Information
- School type: primary school
- Established: 1866
- School district: East Greenbush Central School District
- NCES School ID: 360963000729
- Principal: Mike Neumann
- Teaching staff: 24.43
- Enrollment: 306 (2022-2023)
- • Kindergarten: 47
- • Grade 1: 48
- • Grade 2: 50
- • Grade 3: 51
- • Grade 4: 61
- • Grade 5: 49
- Student to teacher ratio: 12.53
- Communities served: North Greenbush, Troy, Wynantskill
- Feeder to: Goff Middle School
- Website: https://egcsd.org/bell-top-elementary/

= Bell Top School =

Bell Top School is an elementary school located in North Greenbush, New York, United States of America, part of the East Greenbush Central School District.

== About ==
Bell Top is an elementary school for grades kindergarten through fifth. It is run by Principal Mike Neumann and his teachers and staff. There are two classes for each grade, i.e. two kindergarten classes, two first grade classes, two second grade classes, and so on. There are two communication skills classes, including grades K-2 in one class and grades 3-5 in another class. There are also three special education classes. Like many other elementary schools, Bell Top offers music, physical education, and art classes.

== History ==

Bell Top School was constructed in 1866. It was originally a one-room schoolhouse, costing about $1,300 to build. Later, in 1940, Bell Top expanded into a multi-classroom building, as it still stands today. During this year, the school held its first open house, marking the newly developed building.

== Special Additions ==

The Nature Trail is an integral part of Bell Top School and is a National Wildlife Federation Certified Schoolyard Habitat. The trail allows students to observe seasonal changes and is home to a waterfall. On the trail, students are able to tap maple trees for sap.
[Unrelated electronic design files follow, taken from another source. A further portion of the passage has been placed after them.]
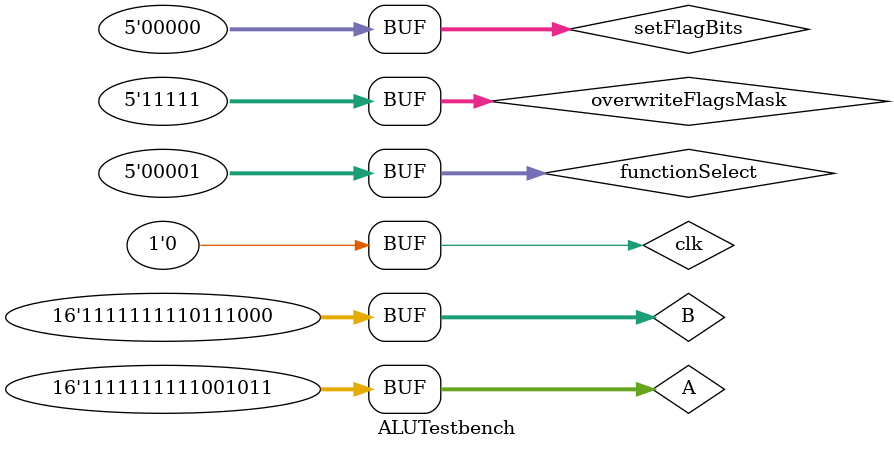
<source format=v>

`timescale 1ns / 1ps

module ALUTestbench;

    reg clk;
    reg signed [15:0] A;
    reg signed [15:0] B;
    reg [4:0] functionSelect;
    reg [4:0] overwriteFlagsMask;
    reg [4:0] setFlagBits; // carry overflow zero pos neg
    wire signed [15:0] result;
    wire [4:0] currentFlags;    // carry overflow zero pos neg

    ALU uut(

        .clk(clk),
        .A(A),
        .B(B),
        .functionSelect(functionSelect),
        .overwriteFlagsMask(overwriteFlagsMask),
        .setFlagBits(setFlagBits),
        .result(result),
        .currentFlags(currentFlags)

    );

    initial begin

        A = 14; B = 28; functionSelect = 1; 
        #10 clk = 1; #10 clk = 0;

        #10 functionSelect = 17; overwriteFlagsMask = 5'b11111; setFlagBits = 5'b00100;
        #10 clk = 1; #10 clk = 0;

        overwriteFlagsMask = 5'b11111; setFlagBits = 5'b00000;
        #10 clk = 1; #10 clk = 0;

        A = 42; B = 28; functionSelect = 3; 
        #10 clk = 1; #10 clk = 0;

        A = 7; B = 89; functionSelect = 5;
        #10 clk = 1; #10 clk = 0;

        overwriteFlagsMask = 5'b11111; setFlagBits = 5'b00000;
        #10 clk = 1; #10 clk = 0;

        A = 42; B = 50; functionSelect = 3; 
        #10 clk = 1; #10 clk = 0;

        overwriteFlagsMask = 5'b11111; setFlagBits = 5'b00000;
        #10 clk = 1; #10 clk = 0;

        A = -53; B = -72; functionSelect = 1;
        #10 clk = 1; #10 clk = 0;
        

    end

endmodule

</source>
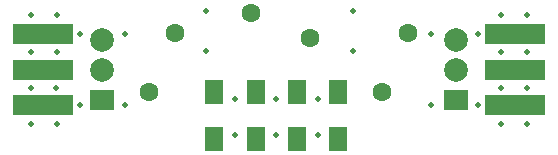
<source format=gts>
G04 #@! TF.FileFunction,Soldermask,Top*
%FSLAX46Y46*%
G04 Gerber Fmt 4.6, Leading zero omitted, Abs format (unit mm)*
G04 Created by KiCad (PCBNEW 0.201510291901+6286~30~ubuntu14.04.1-product) date Sat 07 Nov 2015 01:58:48 PM PST*
%MOMM*%
G01*
G04 APERTURE LIST*
%ADD10C,0.100000*%
%ADD11C,0.500000*%
%ADD12R,1.600000X2.000000*%
%ADD13R,5.080000X1.800000*%
%ADD14C,0.300000*%
%ADD15C,1.600000*%
%ADD16R,2.032000X1.727200*%
%ADD17C,2.000000*%
G04 APERTURE END LIST*
D10*
D11*
X128800000Y-86000000D03*
X116300000Y-86000000D03*
X116300000Y-89400000D03*
X128800000Y-89400000D03*
X109500000Y-88000000D03*
X135400000Y-88000000D03*
X109500000Y-94000000D03*
X135400000Y-94000000D03*
X125800000Y-93500000D03*
X125800000Y-96500000D03*
X122300000Y-96500000D03*
X122300000Y-93500000D03*
X118800000Y-96500000D03*
X118800000Y-93500000D03*
X139350000Y-94000000D03*
X139350000Y-88000000D03*
X143500000Y-92500000D03*
X141300000Y-92500000D03*
X143500000Y-89500000D03*
X141300000Y-89500000D03*
X141300000Y-86400000D03*
X143500000Y-86400000D03*
X143500000Y-95600000D03*
X141300000Y-95600000D03*
X103650000Y-92500000D03*
X101500000Y-92500000D03*
X101500000Y-89500000D03*
X103700000Y-89500000D03*
X103700000Y-86400000D03*
X101500000Y-86400000D03*
X103700000Y-95600000D03*
X101500000Y-95600000D03*
X105700000Y-88000000D03*
D12*
X127550000Y-92900000D03*
X127550000Y-96900000D03*
X124050000Y-92900000D03*
X124050000Y-96900000D03*
X120550000Y-92900000D03*
X120550000Y-96900000D03*
X117050000Y-92900000D03*
X117050000Y-96900000D03*
D11*
X105700000Y-94000000D03*
D13*
X102560000Y-91000000D03*
X102560000Y-94000000D03*
D14*
X104600000Y-88000000D03*
X100600000Y-88000000D03*
X101600000Y-88500000D03*
X101600000Y-87500000D03*
X102600000Y-88000000D03*
X103600000Y-88500000D03*
X103600000Y-87500000D03*
X104600000Y-94000000D03*
X100600000Y-94000000D03*
X101600000Y-94500000D03*
X101600000Y-93500000D03*
X102600000Y-94000000D03*
X103600000Y-94500000D03*
X103600000Y-93500000D03*
D13*
X102560000Y-88000000D03*
X142460000Y-91000000D03*
X142460000Y-94000000D03*
D14*
X144500000Y-88000000D03*
X140500000Y-88000000D03*
X141500000Y-88500000D03*
X141500000Y-87500000D03*
X142500000Y-88000000D03*
X143500000Y-88500000D03*
X143500000Y-87500000D03*
X144500000Y-94000000D03*
X140500000Y-94000000D03*
X141500000Y-94500000D03*
X141500000Y-93500000D03*
X142500000Y-94000000D03*
X143500000Y-94500000D03*
X143500000Y-93500000D03*
D13*
X142460000Y-88000000D03*
D15*
X133400000Y-87900000D03*
X131200000Y-92900000D03*
X120150000Y-86150000D03*
X125150000Y-88350000D03*
X111500000Y-92900000D03*
X113700000Y-87900000D03*
D16*
X137500000Y-93550000D03*
D17*
X137500000Y-91010000D03*
X137500000Y-88470000D03*
D16*
X107500000Y-93550000D03*
D17*
X107500000Y-91010000D03*
X107500000Y-88470000D03*
M02*

</source>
The sap is later boiled and turned into maple syrup in the Learning Barn.

Bell Top is widely known in the North Greenbush and East Greenbush communities for its maple syrup production. The "Learning Barn" was built in 1997 by staff and the community surrounding Bell Top. In the barn, students participate in maple syrup production and apple cider pressing. The Learning Barn is available for other schools to use as well, not only Bell Top.